Exercise description |
Pictures stay out of the copy. Retype exactly the lines below from the one with "Table 3. Multivariate" through the one with "Table 1. The".

Listed records |
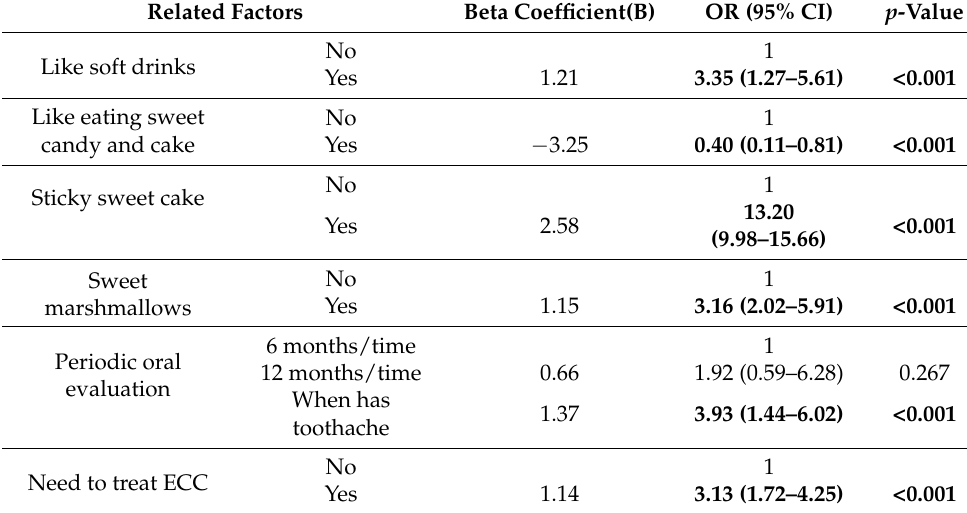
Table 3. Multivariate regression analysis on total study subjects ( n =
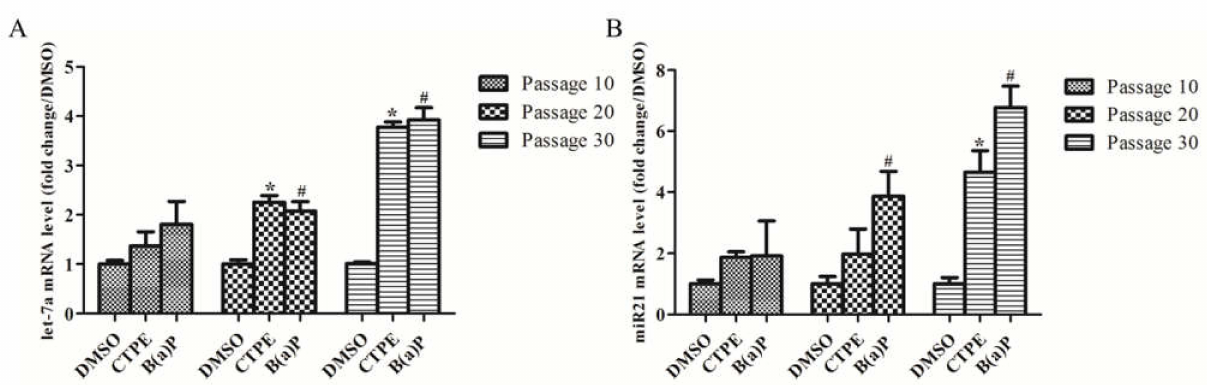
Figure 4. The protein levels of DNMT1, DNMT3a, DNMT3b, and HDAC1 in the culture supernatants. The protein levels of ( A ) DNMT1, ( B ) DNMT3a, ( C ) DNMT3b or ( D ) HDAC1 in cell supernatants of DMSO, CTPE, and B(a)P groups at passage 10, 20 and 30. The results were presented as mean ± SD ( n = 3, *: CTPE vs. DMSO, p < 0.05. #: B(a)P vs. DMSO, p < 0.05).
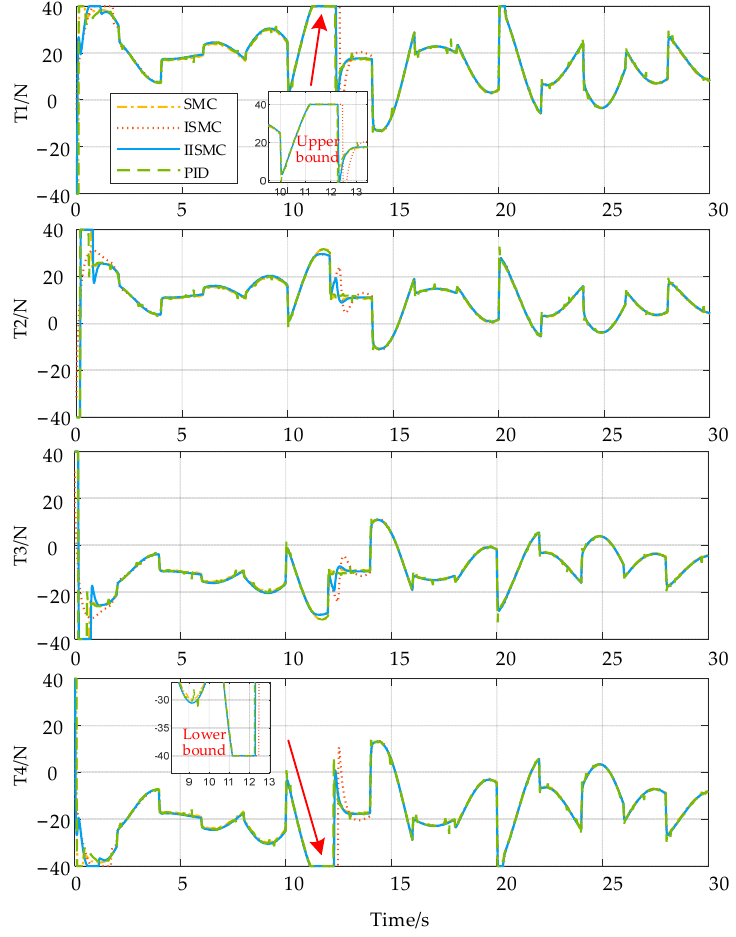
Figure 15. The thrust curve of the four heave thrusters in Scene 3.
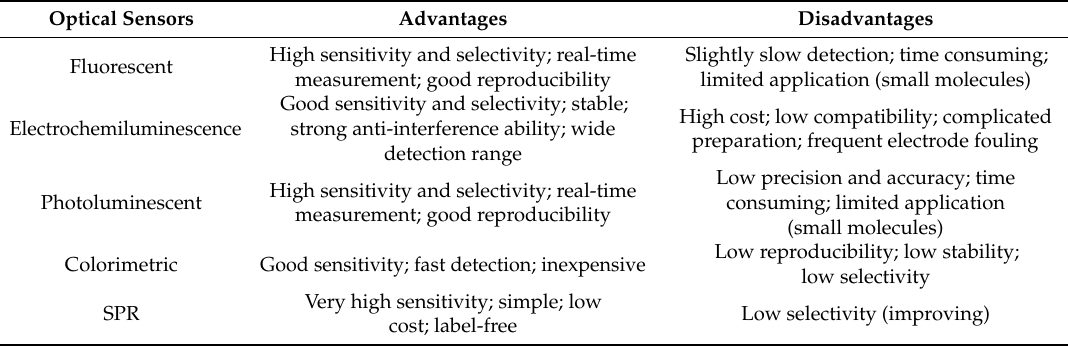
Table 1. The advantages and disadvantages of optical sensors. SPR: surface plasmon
==
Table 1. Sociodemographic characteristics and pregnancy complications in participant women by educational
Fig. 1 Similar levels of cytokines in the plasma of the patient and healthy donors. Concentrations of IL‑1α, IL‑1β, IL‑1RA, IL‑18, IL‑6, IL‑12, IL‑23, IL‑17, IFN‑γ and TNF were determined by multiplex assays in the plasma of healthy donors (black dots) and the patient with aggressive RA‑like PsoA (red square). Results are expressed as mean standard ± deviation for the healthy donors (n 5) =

Worked solution |
Table 3. Multivariate regression analysis on total study subjects ( n =
Figure 4. The protein levels of DNMT1, DNMT3a, DNMT3b, and HDAC1 in the culture supernatants. The protein levels of ( A ) DNMT1, ( B ) DNMT3a, ( C ) DNMT3b or ( D ) HDAC1 in cell supernatants of DMSO, CTPE, and B(a)P groups at passage 10, 20 and 30. The results were presented as mean ± SD ( n = 3, *: CTPE vs. DMSO, p < 0.05. #: B(a)P vs. DMSO, p < 0.05).
Figure 15. The thrust curve of the four heave thrusters in Scene 3.
Table 1. The advantages and disadvantages of optical sensors. SPR: surface plasmon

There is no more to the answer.